Installing Dependencies

  • Install Python 3.8, preferably using Pyenv
$ pyenv install
  • This project utilizes Poetry for managing python dependencies.
$ curl -sSL https://raw.githubusercontent.com/python-poetry/poetry/master/get-poetry.py | python
  • Install dependencies
$ poetry install

Start the Worker

  1. Add 127.0.0.1 kafka entry to your /etc/hosts file
  2. Start the Cast-Iron ETL worker
    • Locally
    $ poetry shell
    $ faust -A python_worker.etl worker -l info
    
    • To run with a debugger use python worker.py
    • Docker
    $ docker-compose up --build
    

Utlize the ETL

With the docker containers running and the worker running in either a container or locally

  1. Navigate to MinIO http://localhost:9000
  2. Add example_config.toml to the etl bucket
  3. Refresh the page to verify that additional etl buckets are created
  4. Navigate into 01_inbox
  5. Add data/data_test.tsv
  6. TSV should be ETL-ed
  7. TSV moves to the archive_dir bucket

Matching files to processors

The processor config handled_file_glob configures file extension pattern matching. The matchers should be provided as e.g. _test.tsv|_updated.csv|.mp3 (no spaces).

The processor config handled_mimetypes specifies Tika mimetypes for a processor to match. Its value should be a comma-separated string of mimetypes, e.g. application/pdf,application/vnd.openxmlformats-officedocument.wordprocessingml.document

  • Note: in order to enable Tika mimetype matching, the environment setting ENABLE_TIKA must be set to a truthy value. See the Settings section below for details about environment settings.

Files are matched to processors as such: for a single file, checks are made based on processor configurations, one processor at a time.

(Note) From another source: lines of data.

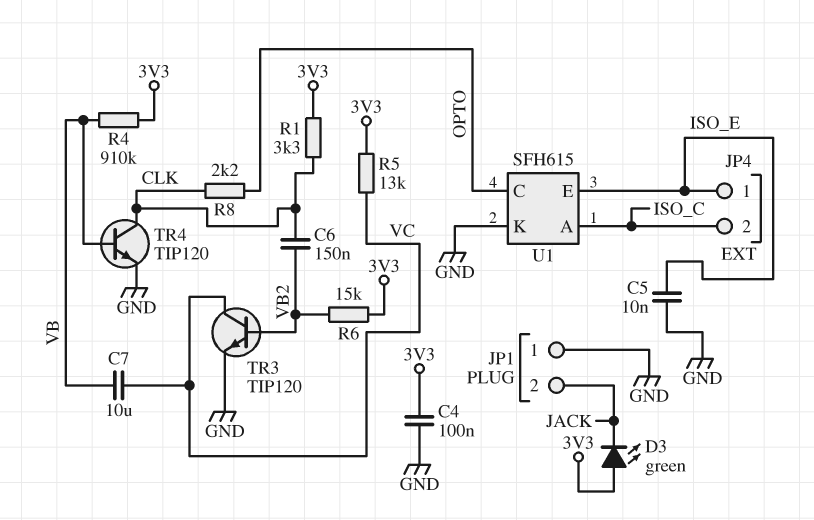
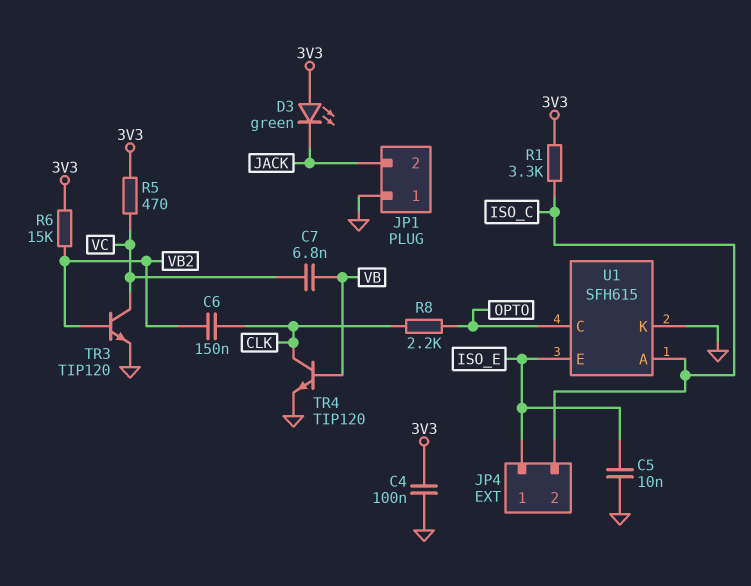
C7: 10uF (VB, VC) -> 6.8nF (VB, VC)
R1: 3.3k (3V3, CLK) -> 3.3k (3V3, ISO_C)
R4: 910k (3V3, VB) -> none
R5: 13k (3V3, VC) -> 470 (3V3, VC)

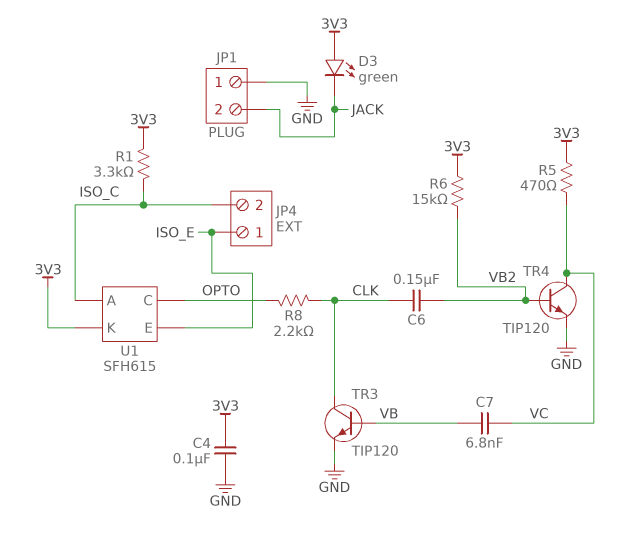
C5: 10nF (GND, ISO_E) -> none
TR3: NPN TIP120 (B VB2, C VC, E GND) -> NPN TIP120 (B VB, C CLK, E GND)
TR4: NPN TIP120 (B VB, C CLK, E GND) -> NPN TIP120 (B VB2, C VC, E GND)
U1 pin K: GND -> 3V3

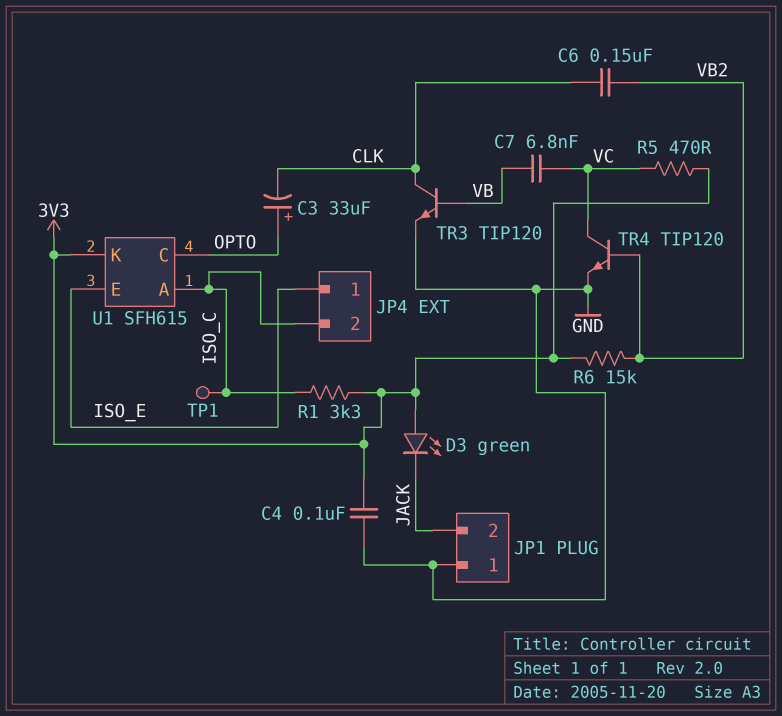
C3: none -> 33uF (plus OPTO, minus CLK)
R8: 2.2k (CLK, OPTO) -> none
TP1: none -> test point (ISO_C)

  • The first processor that is found to match the file is used to process the file, and the rest are ignored.
    • So if two processors could have each matched a file, the order in which the processors are checked determines which matches and which is ignored.
  • One or the other, or both, of handled_mimetypes and handled_file_glob can be specified for a processor.
    • If both are specified, mimetype checking is tried first, then file extension glob if mimetype failed or returned False for that processor.
    • Each processor will check both mimetype and file extension glob matching before moving on to the next processor.

Technology

Toml

Toml is used to create configuration files that can be used to tell the worker how to ETL a given file.

An example configuration file can be seen in the example_config.toml and the example_python_config.toml.

MinIO

Several buckets are used as stages in the ETL process. These buckets are defined in the toml config file. The buckets are created i

  • inbox_dir
  • processing_dir
  • archive_dir
  • error_dir

Settings

The Settings class allows for the usage of environment variables or a .env file to supply the appropriate arguments based on its inheritance of Pyandatic's BaseSettings class. Additional details on how BaseSettings works can be found in the Pydantic documentation.